Gli attacchi di panico sono anch’essi un sintomo grave del Tecnostress. Il panico è una paura estremamente forte, che si manifesta in maniera violenta ed improvvisa. Quando il nostro cervello percepisce un pericolo molto grave, il nostro organismo si predispone ad affrontarlo. Una volta passato il pericolo, la fase di allarme o “panico” dovrebbe ritornare sotto controllo riportando la situazione in equilibrio. Quando, invece, il cervello umano è subissato da un elevato numero di informazioni digitali, potrebbe insorgere la sensazione di non riuscire a gestire una tale mole di dati nei tempi richiesti. In questo caso la situazione non ritorna in equilibrio, generando uno stato di allarme costante, da cui possono scaturire gli attacchi di panico.

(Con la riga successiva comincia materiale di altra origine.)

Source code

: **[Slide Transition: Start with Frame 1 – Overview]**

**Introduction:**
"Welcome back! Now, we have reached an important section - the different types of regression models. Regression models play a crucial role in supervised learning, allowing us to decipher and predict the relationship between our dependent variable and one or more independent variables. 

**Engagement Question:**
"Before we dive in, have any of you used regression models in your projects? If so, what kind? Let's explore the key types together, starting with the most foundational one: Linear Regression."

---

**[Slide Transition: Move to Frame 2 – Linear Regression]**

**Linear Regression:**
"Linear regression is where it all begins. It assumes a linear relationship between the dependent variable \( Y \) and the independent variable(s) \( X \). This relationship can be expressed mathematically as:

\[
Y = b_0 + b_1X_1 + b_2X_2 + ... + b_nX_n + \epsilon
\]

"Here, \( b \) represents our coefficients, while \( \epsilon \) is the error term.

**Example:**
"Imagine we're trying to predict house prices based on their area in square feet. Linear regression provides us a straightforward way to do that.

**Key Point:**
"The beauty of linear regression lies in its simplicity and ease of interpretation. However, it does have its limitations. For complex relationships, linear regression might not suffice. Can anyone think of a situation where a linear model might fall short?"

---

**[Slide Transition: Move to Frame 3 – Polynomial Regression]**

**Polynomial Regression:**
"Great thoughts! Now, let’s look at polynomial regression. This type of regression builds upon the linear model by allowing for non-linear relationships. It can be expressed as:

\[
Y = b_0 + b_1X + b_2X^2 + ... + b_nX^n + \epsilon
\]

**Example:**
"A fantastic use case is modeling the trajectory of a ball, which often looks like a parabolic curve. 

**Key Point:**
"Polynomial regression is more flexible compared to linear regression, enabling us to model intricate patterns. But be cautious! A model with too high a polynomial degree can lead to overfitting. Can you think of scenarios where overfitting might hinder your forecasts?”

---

La gestione delle conseguenze prevede l’attuazione di strategie di prevenzione, formazione e di misure per la gestione del carico sintomatologico. Rimedi validi per il Tecnostress sono quelli che inducono al rilassamento mentale e fisico e all’interruzione, per alcuni porzioni di tempo, del flusso digitale attraverso tecniche mentali (pnl, esercizi di concentrazione), tecniche olistiche (yoga, agopuntura, meditazione), tecniche sportive (sport e passeggiate a contatto con la natura), tecniche rigenerative (alimentazione naturale, uso di piante mediche e officinali, omeopatia, naturopatia). In ambito professionale è importante prevedere una riorganizzazione del lavoro e un’adeguata distribuzione del carico informativo nel rispetto degli orari e degli spazi extra-lavorativi. Una buona strategia dovrà includere anche l’attivazione della richiesta di una maggiore formazione dei lavoratori sulla valutazione del rischio Tecnostress e dei danni connessi ai campi elettromagnetici.